To do: Condense the paragraph beginning "Very talented women have left their mark" in the article below on women in design into a shorter version that keeps its main facts.

Start of Document

Very talented women have left their mark on the history of design in the 20th century. Yet, less well paid than their male counterparts, even less rewarded, too few of them achieved the notoriety they deserved during their lifetime. An injustice that experts and curators are trying to repair. The proof is in the retrospectives devoted to Charlotte Perriand in 2005-2006, then more recently to Eileen Gray in 2013, by one of the most influential cultural institutions in contemporary art, the Centre Pompidou.
At a close look at the pivotal periods in the history of design, there have always been innovative and inspired female designers: from the Bauhaus era to the 1980s, through the development of industrial design after World War II. This article looks back at the great female figures in the history of design, and the somewhat lesser known ones, often to a fault.

End of Document
Start of Records shown

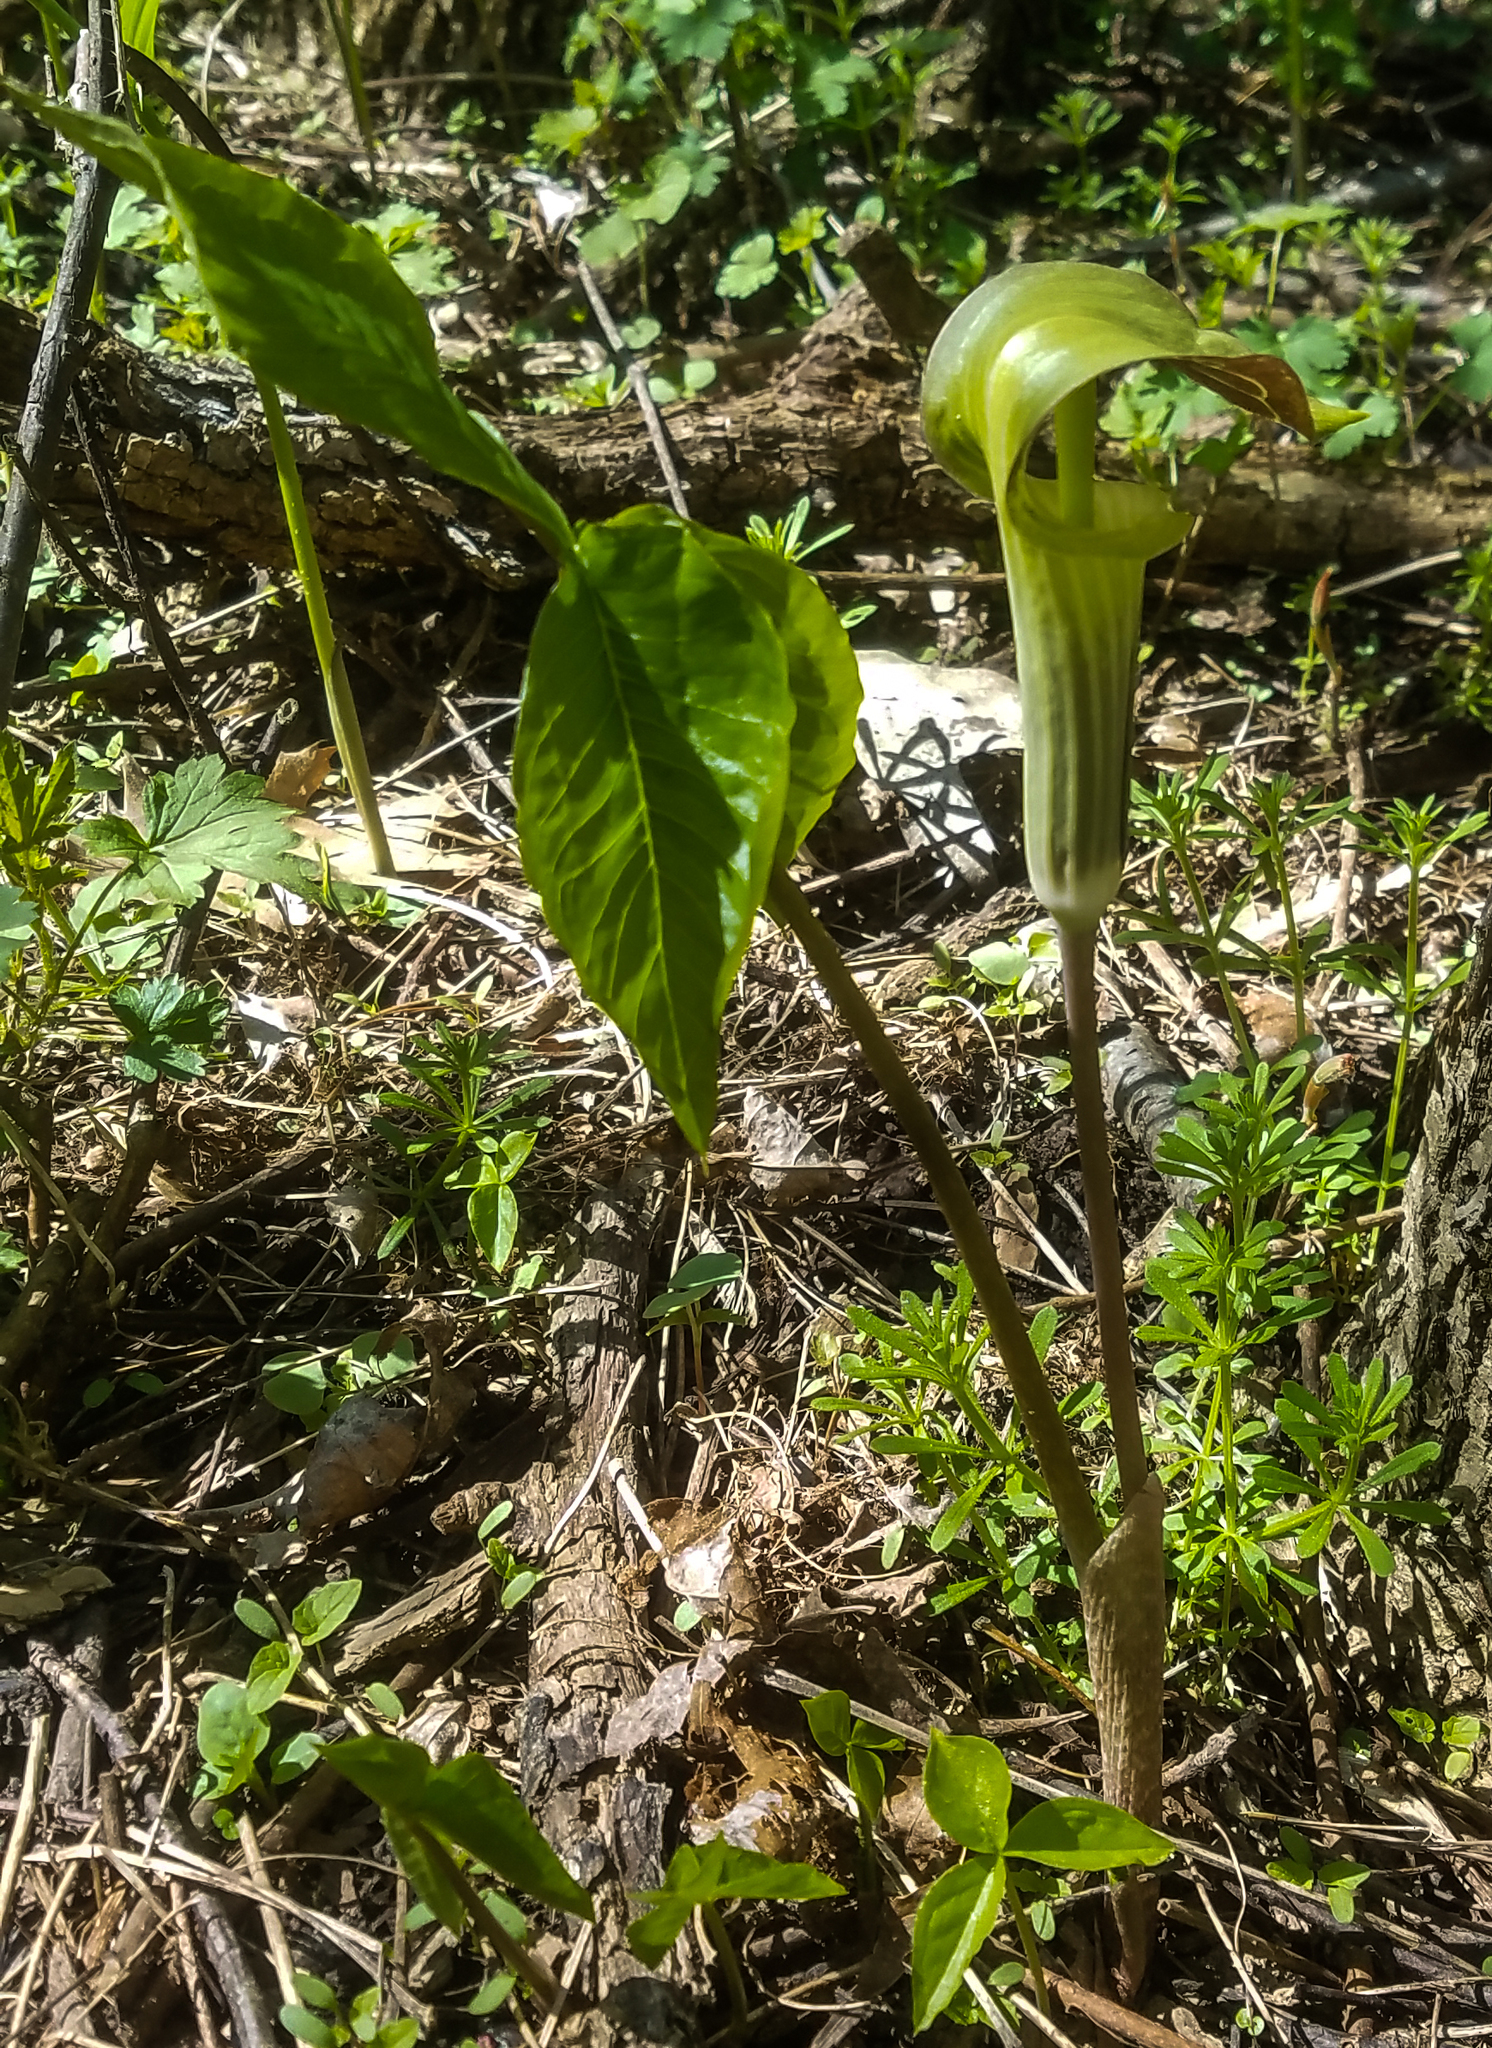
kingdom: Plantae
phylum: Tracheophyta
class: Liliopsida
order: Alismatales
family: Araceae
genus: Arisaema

End of Records shown
Start of Records shown

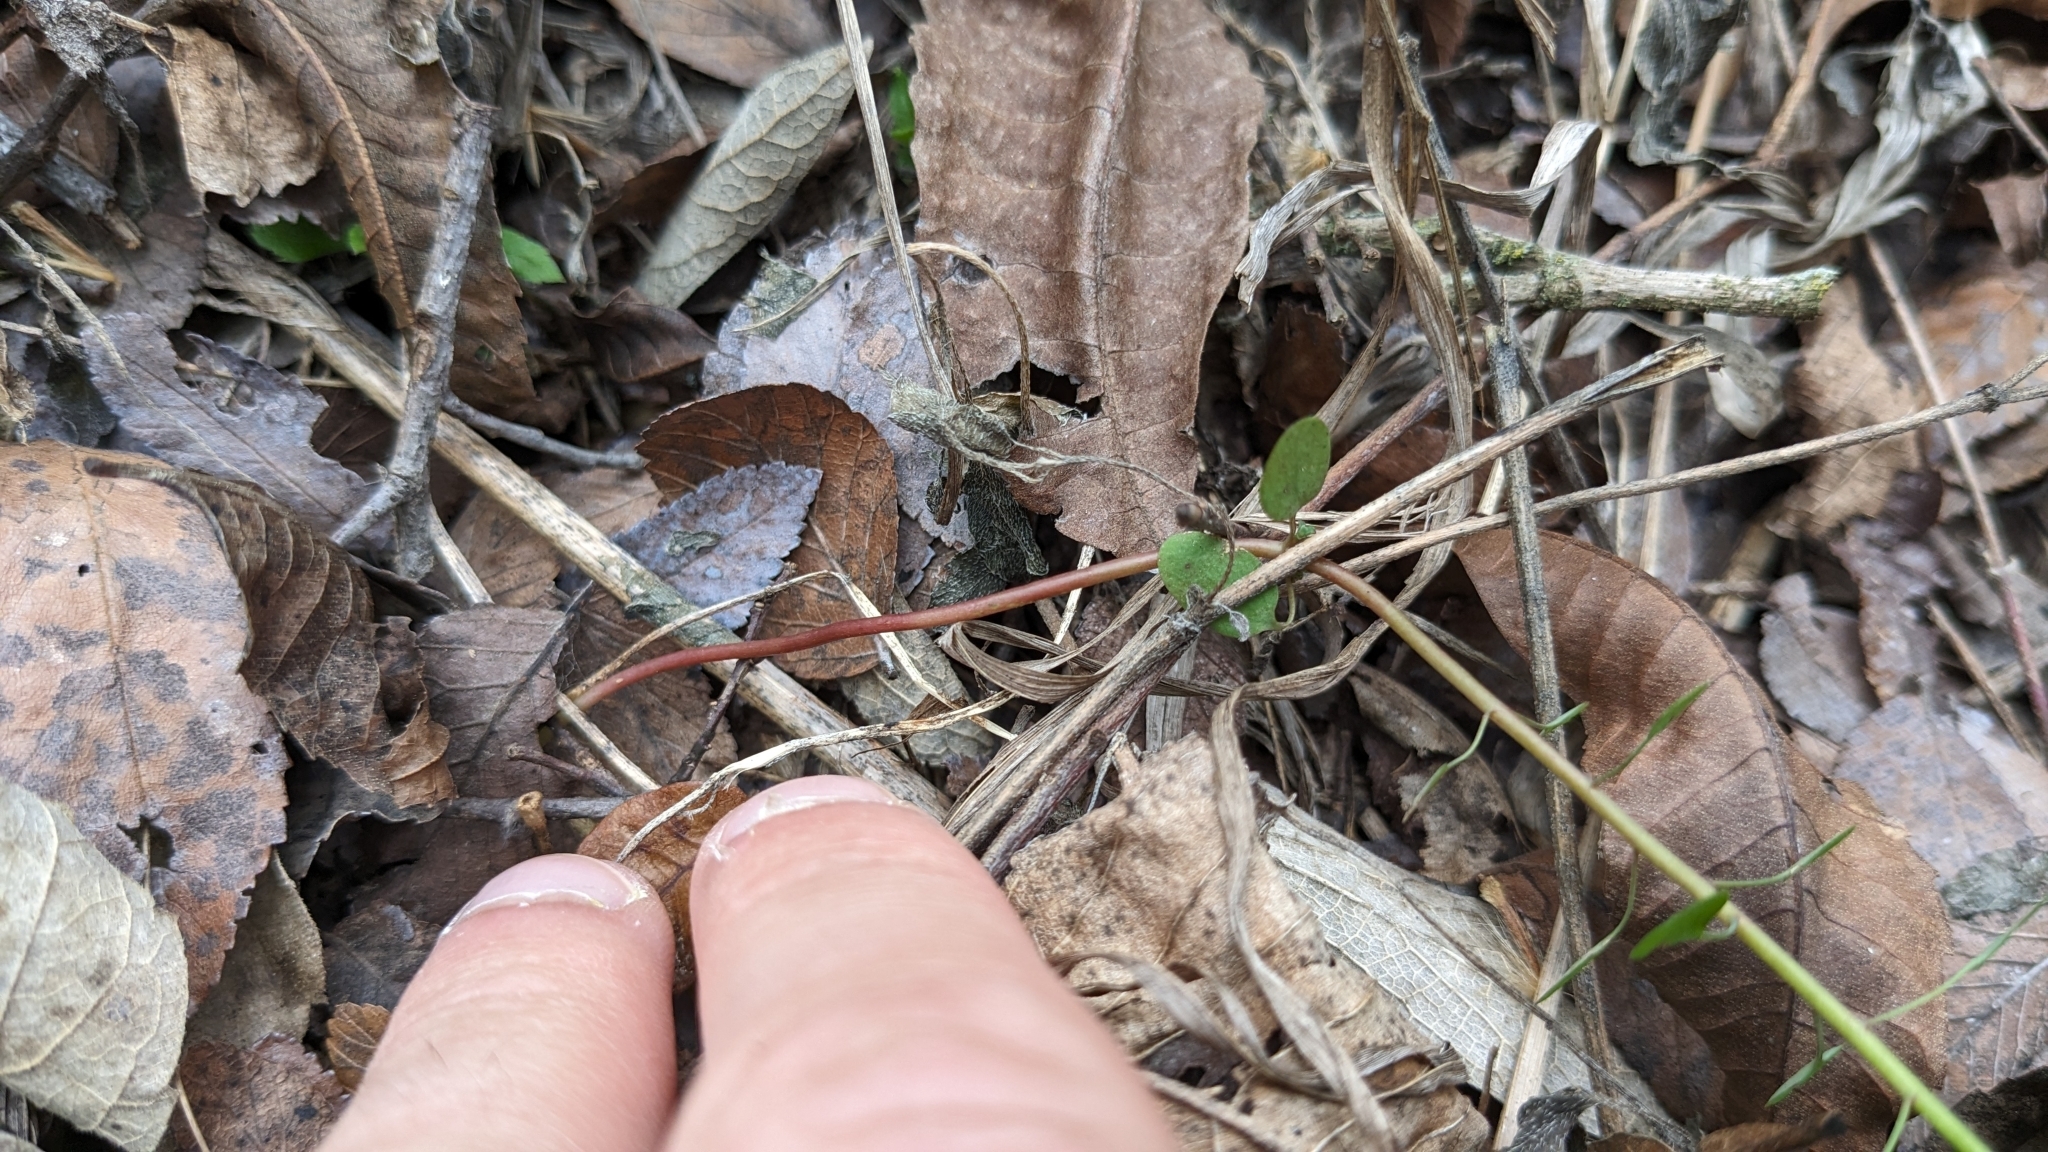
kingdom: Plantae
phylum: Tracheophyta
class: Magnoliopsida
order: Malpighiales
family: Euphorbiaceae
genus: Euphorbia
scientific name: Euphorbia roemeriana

End of Records shown

Result of the task: Many talented women shaped 20th-century design, but they were paid and rewarded less than men, so few won the recognition they deserved while alive. Experts and curators now seek to correct this. One example is the Centre Pompidou, which held retrospectives on Charlotte Perriand in 2005-2006 and Eileen Gray in 2013.